C’è un sorriso che non si dimentica. E non soltanto perché lo si vede per 172 volte, sulle facce che risplendono lungo i viali di Angkor. È il sorriso della quiete dell’animo, della pace interiore, della vita che sembra avere appagato ogni fantasia perché una mente tranquilla è riuscita a placare l’ansia dei desideri. Quel sorriso di Angkor non si dimentica mai: chi lo ha visto, e lo ha ricambiato, lo porta con sé per il resto dei giorni. Come un segreto da custodire, un esempio da imitare, una strada da seguire. È il sorriso di Avalokiteshvara, uno dei principali Bodhisattva, i seguaci di Buddha che hanno raggiunto la salvezza e sono prossimi al Nirvana.
Cambogia
Già il nome evoca suggestioni che hanno il profumo dolce delle strade d’Oriente, il languore infinito delle acque di fiumi che scorrono larghissimi e lenti, i colori morbidi di un orizzonte avvolto dal fumo sottile degli incensi. E che per questo nasconde e lascia immaginare. Proprio come fanno ancora alcuni templi di Angkor, ritrovati dopo secoli di abbandono.
Come visitare Angkor
Angkor è un luogo magico e affascinante che attira visitatori da tutto il mondo. Offre una combinazione unica di storia, arte e bellezza architettonica, rendendolo una meta imperdibile per gli appassionati di viaggi e cultura.
Esplorare il complesso di Angkor richiede tempo e pazienza. È consigliabile dedicare almeno due giorni per visitare i principali templi e godersi l’atmosfera mistica dell’area. La città di Siem Reap, situata vicino al sito di Angkor, è il punto di partenza ideale per esplorare la zona, con i suoi hotel, ristoranti e con tutti i servizi di cui i viaggiatori possono aver bisogno. E ospita il famoso “mercato Vecchio, noto per i suoi prodotti artigianali locali.
Durante la visita ai templi di Angkor si consiglia di vestirsi in modo appropriato, ossia di coprire le spalle e le ginocchia per rispetto culturale. Inoltre, è importante rispettare le regole del sito archeologico e seguire le indicazioni dei custodi per preservare e proteggere questo prezioso patrimonio.
I templi di Angkor Wat
Angkor è sempre stata una battaglia tra la natura e gli esseri umani: per come fu difficile costruirla e per come è stato incredibile ritrovarla.

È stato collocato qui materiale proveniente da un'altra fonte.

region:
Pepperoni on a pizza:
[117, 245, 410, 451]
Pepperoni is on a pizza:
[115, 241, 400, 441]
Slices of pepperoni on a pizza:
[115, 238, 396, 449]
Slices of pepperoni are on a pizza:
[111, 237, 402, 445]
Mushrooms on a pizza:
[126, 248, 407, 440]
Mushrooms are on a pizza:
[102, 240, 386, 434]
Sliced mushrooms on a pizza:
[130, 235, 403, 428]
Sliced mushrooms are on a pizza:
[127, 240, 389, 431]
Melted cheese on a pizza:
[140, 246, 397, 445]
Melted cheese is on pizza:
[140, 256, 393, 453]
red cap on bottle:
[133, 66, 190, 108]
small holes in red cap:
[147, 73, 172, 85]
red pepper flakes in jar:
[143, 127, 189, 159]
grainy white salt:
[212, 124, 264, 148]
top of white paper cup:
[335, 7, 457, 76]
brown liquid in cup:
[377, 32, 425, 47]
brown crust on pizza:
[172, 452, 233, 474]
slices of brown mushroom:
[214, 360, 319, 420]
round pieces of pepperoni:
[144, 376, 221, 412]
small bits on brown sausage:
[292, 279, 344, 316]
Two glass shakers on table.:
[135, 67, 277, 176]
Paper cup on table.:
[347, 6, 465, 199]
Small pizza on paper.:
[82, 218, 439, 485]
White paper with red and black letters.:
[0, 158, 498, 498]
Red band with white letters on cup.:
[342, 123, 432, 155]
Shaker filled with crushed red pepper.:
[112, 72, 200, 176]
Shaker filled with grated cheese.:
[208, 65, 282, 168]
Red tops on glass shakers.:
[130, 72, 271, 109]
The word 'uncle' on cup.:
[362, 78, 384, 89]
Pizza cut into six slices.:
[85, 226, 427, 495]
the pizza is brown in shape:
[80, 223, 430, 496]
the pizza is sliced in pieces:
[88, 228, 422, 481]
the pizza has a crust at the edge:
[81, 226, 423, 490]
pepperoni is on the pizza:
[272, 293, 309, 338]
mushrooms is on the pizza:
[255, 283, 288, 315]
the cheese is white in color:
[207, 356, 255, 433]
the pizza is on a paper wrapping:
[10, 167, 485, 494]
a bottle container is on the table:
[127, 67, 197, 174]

Alcuni templi, con saggia decisione, sono stati lasciati come la violenza della giungla li ha trasformati, con le radici che sembrano enormi dita tese a trattenere ciò che l’uomo aveva abbandonato e ora rivorrebbe indietro.
Sulle torri del tempio Bayon, forse il più bel tempio di Angkor, ci sono 172 volti di Avalokiteshvara e con una di quelle meraviglie architettoniche che qui già riuscirono a concepire intorno all’anno mille. Quel viso gigantesco è all’altezza di chi lo guarda e inquieta e calma, agita e rassicura.
Lungo il Mekong, e anche fra i templi di Angkor, si stendono pure le tuniche arancioni e giallo zafferano dei monaci. È soprattutto a Buddha che i cambogiani rivolgono le loro preghiere. Fare il monaco è un piacere dell’anima ma è pure considerato quasi un dovere civile. Perché il monastero è palestra, dove ci si allena anche alle intemperie. Ma fra digiuni e albe passate a pregare si trova anche il modo per ritagliare momenti di piacere e serenità.
Gli apostoli di Buddha stanno lì, sui sassoni della riva, a riposare o pregare. Oppure si incontrano sulle torri di Angkor, o seduti sui templi, che per loro restano luoghi di preghiera, a osservare la folla che scivola tra quei capolavori. Sorridono, a volte, a volte restano muti. Ma il pomeriggio, quando il sole precipita oltre la giungla e arrossa il cielo, riprendono la loro marcia verso i monasteri.